# Exercise instructions
In the records below, copy out word for word the lines from the one containing "left wrist: (245, 155, -2)" through the one containing "left shoulder: (390, 144, -3)", including both of those lines.

# Exercise data
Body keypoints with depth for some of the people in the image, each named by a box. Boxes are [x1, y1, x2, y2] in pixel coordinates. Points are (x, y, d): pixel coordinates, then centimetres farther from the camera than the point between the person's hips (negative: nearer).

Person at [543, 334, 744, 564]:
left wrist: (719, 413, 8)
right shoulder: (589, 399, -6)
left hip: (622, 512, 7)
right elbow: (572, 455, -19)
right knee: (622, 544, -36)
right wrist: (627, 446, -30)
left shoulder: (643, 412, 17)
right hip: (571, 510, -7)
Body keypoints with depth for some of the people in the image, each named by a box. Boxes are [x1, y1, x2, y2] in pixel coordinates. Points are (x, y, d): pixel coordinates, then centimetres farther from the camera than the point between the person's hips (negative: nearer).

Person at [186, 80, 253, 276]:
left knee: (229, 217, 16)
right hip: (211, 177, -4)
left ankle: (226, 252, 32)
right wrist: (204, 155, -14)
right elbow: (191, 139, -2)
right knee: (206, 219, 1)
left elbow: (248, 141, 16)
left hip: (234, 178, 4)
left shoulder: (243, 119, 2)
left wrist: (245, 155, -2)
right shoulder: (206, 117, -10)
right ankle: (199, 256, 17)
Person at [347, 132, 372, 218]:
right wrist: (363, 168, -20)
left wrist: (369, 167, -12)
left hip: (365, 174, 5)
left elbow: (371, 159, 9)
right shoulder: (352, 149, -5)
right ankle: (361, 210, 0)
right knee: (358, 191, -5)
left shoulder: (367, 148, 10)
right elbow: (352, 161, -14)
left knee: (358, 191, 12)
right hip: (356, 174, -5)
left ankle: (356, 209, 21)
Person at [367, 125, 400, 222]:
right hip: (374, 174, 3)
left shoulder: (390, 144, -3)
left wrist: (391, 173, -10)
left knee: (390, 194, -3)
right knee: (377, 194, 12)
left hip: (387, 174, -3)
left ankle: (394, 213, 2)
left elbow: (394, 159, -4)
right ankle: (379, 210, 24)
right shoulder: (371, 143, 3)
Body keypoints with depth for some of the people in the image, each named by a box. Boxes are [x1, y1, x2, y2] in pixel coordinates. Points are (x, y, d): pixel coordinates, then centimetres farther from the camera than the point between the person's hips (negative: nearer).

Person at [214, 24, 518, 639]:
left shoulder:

---

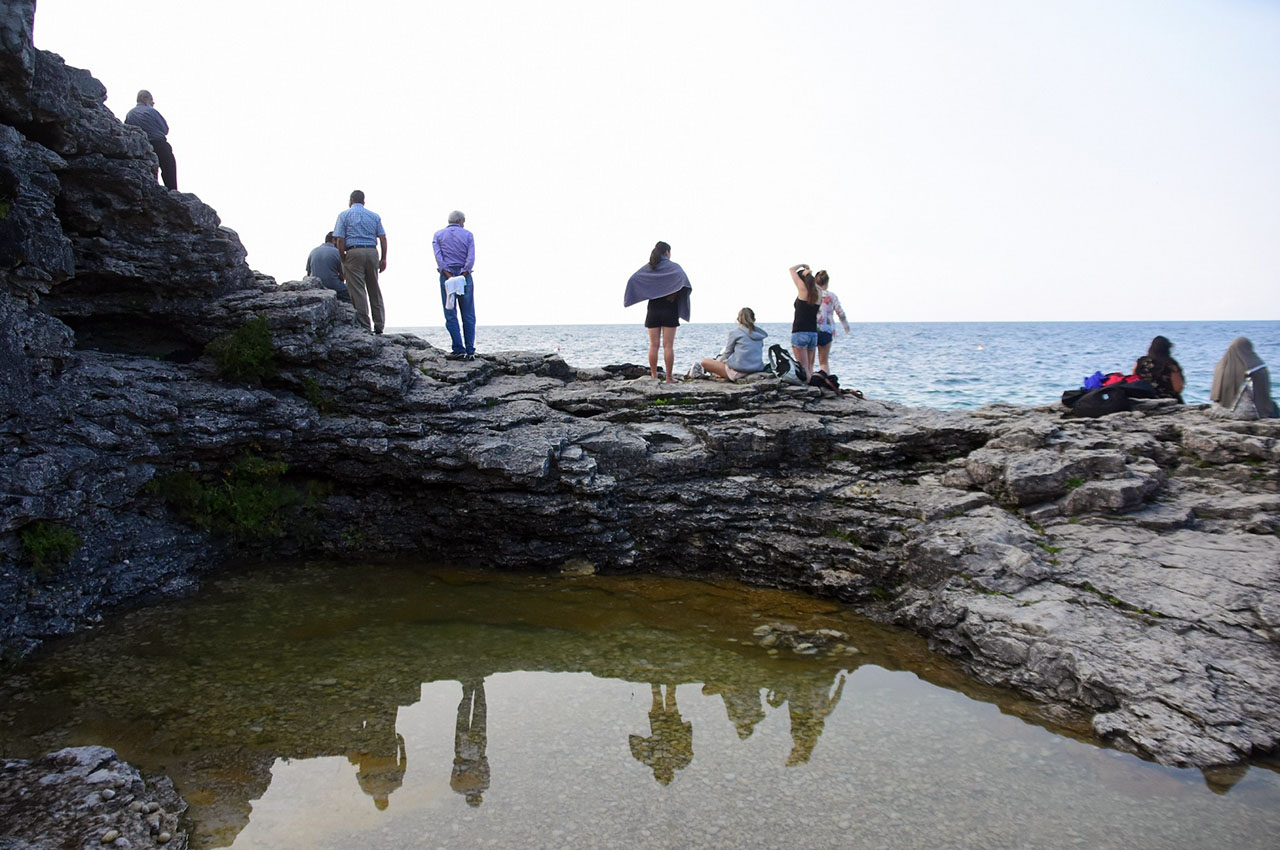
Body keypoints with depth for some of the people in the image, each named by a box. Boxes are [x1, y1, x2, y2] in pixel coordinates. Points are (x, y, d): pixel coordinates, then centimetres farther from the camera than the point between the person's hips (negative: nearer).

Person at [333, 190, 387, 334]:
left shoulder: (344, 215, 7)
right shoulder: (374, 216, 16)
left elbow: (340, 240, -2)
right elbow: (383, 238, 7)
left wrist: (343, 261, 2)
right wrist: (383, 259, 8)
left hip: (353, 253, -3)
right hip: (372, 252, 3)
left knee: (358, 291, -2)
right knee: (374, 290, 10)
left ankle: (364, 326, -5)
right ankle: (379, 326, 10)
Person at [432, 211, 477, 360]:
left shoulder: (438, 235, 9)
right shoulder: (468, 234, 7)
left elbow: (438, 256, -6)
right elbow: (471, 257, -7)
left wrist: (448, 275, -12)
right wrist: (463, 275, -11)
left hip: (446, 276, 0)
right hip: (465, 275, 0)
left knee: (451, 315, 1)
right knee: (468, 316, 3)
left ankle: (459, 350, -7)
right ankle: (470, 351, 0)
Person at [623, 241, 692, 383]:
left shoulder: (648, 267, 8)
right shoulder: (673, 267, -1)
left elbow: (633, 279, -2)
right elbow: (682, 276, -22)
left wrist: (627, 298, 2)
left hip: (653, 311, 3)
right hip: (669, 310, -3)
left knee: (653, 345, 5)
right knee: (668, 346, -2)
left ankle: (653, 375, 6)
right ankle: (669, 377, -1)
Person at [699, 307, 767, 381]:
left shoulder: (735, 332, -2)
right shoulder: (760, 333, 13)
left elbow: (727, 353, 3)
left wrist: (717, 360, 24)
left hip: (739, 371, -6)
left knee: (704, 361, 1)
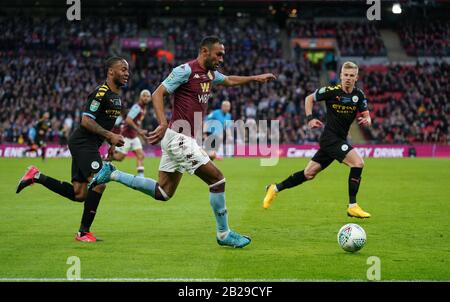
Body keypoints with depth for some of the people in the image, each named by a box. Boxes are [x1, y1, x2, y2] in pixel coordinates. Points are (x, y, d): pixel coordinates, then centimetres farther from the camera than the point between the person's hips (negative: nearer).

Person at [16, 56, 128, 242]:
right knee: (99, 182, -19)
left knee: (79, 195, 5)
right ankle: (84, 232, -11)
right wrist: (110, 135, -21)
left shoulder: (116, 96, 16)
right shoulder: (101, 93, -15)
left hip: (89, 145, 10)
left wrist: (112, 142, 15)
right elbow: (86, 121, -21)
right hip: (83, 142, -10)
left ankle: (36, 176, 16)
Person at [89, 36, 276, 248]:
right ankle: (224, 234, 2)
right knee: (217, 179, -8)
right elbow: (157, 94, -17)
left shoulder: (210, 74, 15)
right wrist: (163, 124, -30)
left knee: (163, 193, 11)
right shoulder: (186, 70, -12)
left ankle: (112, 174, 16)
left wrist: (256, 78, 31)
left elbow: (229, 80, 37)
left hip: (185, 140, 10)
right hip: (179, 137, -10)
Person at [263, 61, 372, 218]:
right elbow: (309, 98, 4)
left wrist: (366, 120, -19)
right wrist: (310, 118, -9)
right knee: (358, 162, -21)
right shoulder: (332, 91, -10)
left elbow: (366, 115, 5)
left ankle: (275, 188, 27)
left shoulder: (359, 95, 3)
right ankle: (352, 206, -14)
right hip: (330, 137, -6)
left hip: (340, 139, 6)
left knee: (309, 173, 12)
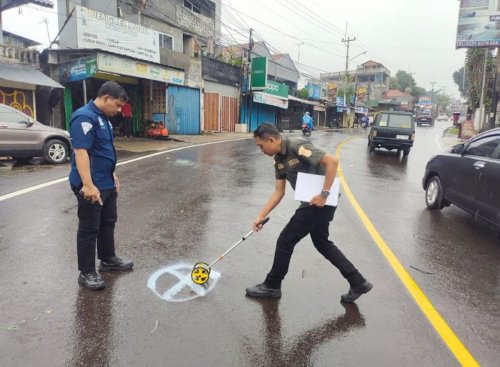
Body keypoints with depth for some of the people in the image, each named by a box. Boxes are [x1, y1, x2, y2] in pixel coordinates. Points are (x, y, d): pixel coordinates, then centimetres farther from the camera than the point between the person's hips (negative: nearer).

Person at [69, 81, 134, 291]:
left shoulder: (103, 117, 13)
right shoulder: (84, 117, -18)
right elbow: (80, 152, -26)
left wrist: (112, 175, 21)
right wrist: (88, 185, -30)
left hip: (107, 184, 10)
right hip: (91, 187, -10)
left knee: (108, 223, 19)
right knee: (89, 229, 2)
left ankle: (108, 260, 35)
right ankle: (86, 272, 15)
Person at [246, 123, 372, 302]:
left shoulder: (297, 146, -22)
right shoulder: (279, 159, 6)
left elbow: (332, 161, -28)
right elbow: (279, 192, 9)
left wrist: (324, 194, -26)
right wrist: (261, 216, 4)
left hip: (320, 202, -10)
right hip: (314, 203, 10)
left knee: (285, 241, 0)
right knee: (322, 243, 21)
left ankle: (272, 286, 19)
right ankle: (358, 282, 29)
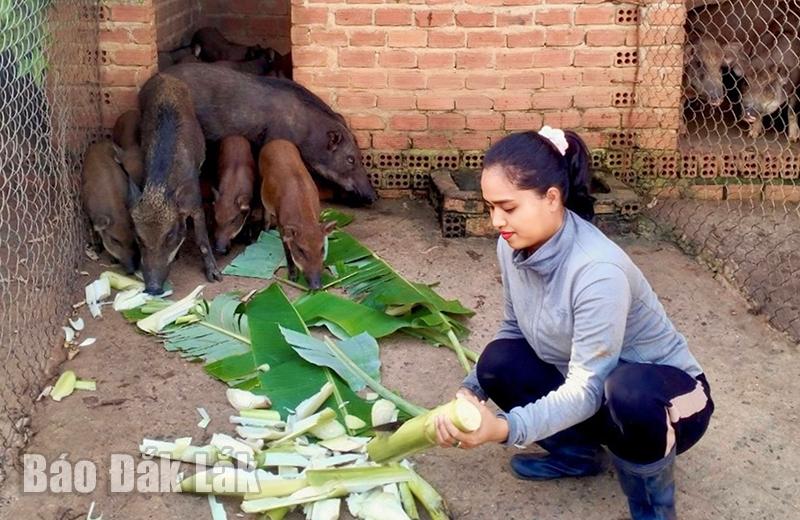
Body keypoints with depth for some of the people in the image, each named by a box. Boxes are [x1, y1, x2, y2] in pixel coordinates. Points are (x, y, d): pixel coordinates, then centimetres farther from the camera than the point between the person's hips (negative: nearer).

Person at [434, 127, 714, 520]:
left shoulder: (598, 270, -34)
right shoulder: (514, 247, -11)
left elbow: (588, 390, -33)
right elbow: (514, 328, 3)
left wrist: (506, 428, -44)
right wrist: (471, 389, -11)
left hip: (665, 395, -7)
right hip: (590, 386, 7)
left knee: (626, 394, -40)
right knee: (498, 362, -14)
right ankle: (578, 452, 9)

# Answer below
left wrist: (245, 155, -2)
right shoulder: (206, 117, -10)
right ankle: (199, 256, 17)
Person at [347, 132, 372, 218]:
right wrist: (363, 168, -20)
left wrist: (369, 167, -12)
left hip: (365, 174, 5)
left elbow: (371, 159, 9)
right shoulder: (352, 149, -5)
right ankle: (361, 210, 0)
right knee: (358, 191, -5)
left shoulder: (367, 148, 10)
right elbow: (352, 161, -14)
left knee: (358, 191, 12)
right hip: (356, 174, -5)
left ankle: (356, 209, 21)
Person at [367, 125, 400, 222]:
right hip: (374, 174, 3)
left shoulder: (390, 144, -3)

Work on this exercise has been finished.